EXERCISE OBJECTIVE:
Update the entries from their first line through the line containing "Valdez indicó que", replacing "Caña" with "Cañas" and leaving every other part unchanged.

Dataset entries

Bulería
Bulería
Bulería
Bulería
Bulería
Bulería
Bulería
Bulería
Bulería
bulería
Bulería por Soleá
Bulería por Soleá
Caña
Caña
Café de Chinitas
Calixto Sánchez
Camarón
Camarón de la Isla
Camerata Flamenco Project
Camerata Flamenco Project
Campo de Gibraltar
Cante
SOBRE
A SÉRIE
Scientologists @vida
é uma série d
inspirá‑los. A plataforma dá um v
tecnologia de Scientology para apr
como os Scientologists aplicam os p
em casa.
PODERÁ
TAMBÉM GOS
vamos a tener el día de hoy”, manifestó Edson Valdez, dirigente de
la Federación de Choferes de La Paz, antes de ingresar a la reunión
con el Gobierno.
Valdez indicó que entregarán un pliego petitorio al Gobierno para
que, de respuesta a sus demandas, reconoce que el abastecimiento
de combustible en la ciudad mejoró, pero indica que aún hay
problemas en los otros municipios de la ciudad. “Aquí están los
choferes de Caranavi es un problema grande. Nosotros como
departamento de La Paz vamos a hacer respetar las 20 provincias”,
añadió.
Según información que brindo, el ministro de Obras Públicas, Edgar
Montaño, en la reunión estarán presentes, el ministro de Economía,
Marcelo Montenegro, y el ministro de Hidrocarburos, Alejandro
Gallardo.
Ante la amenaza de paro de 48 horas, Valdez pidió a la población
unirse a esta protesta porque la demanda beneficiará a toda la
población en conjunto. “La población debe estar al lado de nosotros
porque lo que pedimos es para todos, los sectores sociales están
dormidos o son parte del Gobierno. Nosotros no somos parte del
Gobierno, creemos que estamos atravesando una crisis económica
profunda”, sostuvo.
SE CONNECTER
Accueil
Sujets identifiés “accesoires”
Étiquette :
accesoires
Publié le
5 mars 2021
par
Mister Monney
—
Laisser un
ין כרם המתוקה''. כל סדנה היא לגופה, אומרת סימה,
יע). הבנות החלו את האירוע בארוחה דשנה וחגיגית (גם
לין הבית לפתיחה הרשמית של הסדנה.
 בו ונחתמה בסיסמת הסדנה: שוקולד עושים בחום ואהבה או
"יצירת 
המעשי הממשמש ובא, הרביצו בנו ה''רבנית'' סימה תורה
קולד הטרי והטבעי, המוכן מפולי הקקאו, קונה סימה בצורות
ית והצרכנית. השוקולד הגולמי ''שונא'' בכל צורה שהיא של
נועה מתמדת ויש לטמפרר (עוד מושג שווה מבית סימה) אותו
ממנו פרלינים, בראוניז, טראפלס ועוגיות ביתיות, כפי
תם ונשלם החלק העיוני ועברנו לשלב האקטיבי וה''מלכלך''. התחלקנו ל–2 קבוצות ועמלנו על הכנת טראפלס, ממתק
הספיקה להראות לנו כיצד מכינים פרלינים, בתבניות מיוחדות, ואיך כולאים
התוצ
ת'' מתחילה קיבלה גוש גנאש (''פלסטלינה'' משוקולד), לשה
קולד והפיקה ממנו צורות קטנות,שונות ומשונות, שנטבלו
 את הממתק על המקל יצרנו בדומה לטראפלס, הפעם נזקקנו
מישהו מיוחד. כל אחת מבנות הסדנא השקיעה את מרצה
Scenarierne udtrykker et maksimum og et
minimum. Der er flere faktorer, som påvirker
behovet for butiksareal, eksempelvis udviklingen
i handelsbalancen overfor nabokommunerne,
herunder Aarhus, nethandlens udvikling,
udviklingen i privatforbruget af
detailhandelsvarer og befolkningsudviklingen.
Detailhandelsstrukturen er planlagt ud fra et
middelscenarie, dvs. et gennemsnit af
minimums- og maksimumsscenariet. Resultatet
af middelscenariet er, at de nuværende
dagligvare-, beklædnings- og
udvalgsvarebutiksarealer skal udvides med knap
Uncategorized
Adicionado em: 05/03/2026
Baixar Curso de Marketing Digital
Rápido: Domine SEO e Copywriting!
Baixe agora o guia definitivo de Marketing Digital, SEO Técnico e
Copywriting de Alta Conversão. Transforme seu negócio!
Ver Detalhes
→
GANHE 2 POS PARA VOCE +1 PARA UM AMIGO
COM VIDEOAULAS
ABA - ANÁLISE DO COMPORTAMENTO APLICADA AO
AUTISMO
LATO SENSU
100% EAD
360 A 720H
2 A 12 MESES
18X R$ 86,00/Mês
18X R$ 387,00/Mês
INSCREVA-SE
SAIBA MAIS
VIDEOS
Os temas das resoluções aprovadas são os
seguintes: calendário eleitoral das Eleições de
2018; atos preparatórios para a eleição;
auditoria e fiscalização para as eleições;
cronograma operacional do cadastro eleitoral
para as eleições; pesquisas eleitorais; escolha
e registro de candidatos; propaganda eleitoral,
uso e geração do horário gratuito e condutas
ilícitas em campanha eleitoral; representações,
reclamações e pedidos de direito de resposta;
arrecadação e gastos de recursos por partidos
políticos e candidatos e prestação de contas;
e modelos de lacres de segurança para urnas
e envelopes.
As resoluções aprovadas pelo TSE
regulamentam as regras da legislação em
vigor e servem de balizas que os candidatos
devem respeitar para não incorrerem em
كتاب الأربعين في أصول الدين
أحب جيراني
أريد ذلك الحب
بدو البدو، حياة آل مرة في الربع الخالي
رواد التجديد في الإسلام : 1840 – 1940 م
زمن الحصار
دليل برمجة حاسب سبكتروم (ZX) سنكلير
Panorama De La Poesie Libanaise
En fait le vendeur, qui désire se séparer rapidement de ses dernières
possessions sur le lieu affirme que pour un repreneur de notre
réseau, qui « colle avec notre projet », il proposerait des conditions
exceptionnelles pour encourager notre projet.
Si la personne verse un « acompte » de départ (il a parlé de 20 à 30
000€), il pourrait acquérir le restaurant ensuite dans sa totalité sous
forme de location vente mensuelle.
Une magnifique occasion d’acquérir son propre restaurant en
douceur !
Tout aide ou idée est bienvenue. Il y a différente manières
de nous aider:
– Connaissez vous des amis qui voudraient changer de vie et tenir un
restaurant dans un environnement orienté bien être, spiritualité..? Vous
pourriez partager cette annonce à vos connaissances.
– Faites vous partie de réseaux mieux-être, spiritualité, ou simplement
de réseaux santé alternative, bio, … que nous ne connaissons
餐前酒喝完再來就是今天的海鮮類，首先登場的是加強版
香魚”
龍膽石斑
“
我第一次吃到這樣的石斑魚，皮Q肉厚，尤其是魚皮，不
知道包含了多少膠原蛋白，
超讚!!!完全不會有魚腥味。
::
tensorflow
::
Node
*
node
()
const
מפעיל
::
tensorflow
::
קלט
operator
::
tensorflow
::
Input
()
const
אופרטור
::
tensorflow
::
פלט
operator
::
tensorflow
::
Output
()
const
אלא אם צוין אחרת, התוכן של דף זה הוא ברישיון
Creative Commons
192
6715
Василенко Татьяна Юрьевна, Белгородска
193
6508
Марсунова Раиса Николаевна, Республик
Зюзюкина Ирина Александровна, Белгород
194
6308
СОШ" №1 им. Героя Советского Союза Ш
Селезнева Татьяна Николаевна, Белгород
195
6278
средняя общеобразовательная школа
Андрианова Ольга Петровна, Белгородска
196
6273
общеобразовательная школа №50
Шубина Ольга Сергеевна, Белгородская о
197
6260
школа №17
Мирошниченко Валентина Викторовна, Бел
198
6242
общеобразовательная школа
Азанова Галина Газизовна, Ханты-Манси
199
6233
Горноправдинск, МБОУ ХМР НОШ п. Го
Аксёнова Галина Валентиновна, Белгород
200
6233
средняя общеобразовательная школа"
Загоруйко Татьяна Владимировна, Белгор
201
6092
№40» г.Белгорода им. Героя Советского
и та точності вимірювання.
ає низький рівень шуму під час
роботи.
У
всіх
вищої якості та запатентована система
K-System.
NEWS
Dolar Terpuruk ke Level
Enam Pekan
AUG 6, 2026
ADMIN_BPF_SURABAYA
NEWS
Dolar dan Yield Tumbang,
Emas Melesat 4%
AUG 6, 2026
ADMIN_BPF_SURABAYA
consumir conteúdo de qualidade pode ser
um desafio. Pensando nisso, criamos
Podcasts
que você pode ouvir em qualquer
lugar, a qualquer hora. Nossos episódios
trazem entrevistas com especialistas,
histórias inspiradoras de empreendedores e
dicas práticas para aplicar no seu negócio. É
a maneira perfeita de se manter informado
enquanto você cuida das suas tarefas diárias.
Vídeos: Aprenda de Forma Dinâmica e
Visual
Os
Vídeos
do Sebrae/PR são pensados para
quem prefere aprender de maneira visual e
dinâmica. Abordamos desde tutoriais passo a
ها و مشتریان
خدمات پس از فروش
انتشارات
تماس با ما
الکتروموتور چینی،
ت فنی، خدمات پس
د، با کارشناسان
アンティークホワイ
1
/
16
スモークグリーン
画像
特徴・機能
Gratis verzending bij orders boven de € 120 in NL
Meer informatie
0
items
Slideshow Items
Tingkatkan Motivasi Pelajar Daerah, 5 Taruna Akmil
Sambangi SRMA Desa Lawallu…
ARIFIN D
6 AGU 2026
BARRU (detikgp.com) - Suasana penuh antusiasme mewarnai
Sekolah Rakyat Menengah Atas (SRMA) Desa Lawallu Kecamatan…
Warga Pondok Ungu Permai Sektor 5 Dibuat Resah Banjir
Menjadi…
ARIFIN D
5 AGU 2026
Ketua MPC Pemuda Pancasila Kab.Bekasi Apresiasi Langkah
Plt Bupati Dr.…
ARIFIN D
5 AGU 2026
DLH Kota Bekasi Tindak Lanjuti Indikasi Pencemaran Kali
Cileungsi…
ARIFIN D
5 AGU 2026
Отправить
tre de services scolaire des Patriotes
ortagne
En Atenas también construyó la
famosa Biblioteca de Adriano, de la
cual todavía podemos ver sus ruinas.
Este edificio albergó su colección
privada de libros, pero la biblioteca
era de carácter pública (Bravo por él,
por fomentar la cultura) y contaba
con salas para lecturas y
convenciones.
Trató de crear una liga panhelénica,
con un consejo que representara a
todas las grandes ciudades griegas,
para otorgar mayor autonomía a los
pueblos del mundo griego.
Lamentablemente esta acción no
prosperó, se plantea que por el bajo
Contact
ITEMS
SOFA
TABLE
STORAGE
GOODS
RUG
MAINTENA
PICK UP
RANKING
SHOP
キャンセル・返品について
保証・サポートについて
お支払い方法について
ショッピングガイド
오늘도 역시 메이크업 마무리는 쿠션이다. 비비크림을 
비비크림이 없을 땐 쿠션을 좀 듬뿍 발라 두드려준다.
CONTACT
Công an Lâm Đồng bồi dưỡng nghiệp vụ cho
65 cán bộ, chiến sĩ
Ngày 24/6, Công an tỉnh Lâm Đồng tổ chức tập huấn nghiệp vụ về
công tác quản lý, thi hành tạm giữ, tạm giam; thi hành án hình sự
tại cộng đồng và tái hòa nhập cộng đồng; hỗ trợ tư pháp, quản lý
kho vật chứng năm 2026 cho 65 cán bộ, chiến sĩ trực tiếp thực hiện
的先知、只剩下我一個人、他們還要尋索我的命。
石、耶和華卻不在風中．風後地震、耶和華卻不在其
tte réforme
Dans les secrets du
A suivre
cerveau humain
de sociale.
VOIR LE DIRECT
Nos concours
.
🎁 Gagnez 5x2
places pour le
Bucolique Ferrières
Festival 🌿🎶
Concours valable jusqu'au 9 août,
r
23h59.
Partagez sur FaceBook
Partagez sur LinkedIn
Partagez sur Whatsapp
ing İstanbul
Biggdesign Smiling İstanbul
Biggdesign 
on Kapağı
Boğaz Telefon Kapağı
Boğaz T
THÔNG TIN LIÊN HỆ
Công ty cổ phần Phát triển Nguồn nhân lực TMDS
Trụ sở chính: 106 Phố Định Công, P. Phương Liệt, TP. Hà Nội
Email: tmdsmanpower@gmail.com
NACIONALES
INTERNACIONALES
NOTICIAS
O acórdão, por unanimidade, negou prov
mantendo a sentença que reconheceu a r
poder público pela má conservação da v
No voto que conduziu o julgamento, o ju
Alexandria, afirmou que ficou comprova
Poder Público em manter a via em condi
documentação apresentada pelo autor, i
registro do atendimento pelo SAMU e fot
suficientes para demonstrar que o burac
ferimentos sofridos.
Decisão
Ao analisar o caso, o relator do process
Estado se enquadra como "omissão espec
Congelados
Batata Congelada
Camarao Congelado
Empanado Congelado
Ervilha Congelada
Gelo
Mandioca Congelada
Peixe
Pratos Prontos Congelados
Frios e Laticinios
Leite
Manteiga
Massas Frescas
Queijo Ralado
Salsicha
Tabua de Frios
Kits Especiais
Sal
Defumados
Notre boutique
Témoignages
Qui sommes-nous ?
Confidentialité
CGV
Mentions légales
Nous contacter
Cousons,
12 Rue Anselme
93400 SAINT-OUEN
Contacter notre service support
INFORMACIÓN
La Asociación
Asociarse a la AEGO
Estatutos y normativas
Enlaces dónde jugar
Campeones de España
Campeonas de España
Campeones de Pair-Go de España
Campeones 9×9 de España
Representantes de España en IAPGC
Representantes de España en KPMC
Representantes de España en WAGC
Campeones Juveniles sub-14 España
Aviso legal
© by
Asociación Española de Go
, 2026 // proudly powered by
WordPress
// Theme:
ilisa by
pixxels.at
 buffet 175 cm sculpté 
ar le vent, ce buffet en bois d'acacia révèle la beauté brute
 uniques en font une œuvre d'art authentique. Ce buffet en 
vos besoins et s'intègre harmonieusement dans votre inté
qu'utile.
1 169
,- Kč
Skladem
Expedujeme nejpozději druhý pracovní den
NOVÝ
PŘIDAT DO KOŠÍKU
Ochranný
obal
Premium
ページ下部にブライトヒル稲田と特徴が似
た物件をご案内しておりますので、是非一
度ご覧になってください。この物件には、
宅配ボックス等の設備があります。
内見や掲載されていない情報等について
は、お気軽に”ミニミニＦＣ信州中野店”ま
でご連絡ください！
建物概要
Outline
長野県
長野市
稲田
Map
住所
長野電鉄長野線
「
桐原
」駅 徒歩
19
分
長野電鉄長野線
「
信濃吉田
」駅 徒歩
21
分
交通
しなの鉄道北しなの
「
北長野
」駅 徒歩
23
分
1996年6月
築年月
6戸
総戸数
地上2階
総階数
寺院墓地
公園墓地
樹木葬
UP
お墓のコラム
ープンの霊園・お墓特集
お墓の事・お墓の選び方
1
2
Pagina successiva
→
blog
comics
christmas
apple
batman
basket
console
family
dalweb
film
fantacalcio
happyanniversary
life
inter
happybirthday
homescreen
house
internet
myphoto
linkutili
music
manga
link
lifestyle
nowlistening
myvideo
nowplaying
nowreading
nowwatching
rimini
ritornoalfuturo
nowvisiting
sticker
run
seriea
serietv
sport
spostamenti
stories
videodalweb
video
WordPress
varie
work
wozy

OUTPUT FOR THIS EXERCISE:
Bulería
Bulería
Bulería
Bulería
Bulería
Bulería
Bulería
Bulería
Bulería
bulería
Bulería por Soleá
Bulería por Soleá
Cañas
Cañas
Café de Chinitas
Calixto Sánchez
Camarón
Camarón de la Isla
Camerata Flamenco Project
Camerata Flamenco Project
Campo de Gibraltar
Cante
SOBRE
A SÉRIE
Scientologists @vida
é uma série d
inspirá‑los. A plataforma dá um v
tecnologia de Scientology para apr
como os Scientologists aplicam os p
em casa.
PODERÁ
TAMBÉM GOS
vamos a tener el día de hoy”, manifestó Edson Valdez, dirigente de
la Federación de Choferes de La Paz, antes de ingresar a la reunión
con el Gobierno.
Valdez indicó que entregarán un pliego petitorio al Gobierno para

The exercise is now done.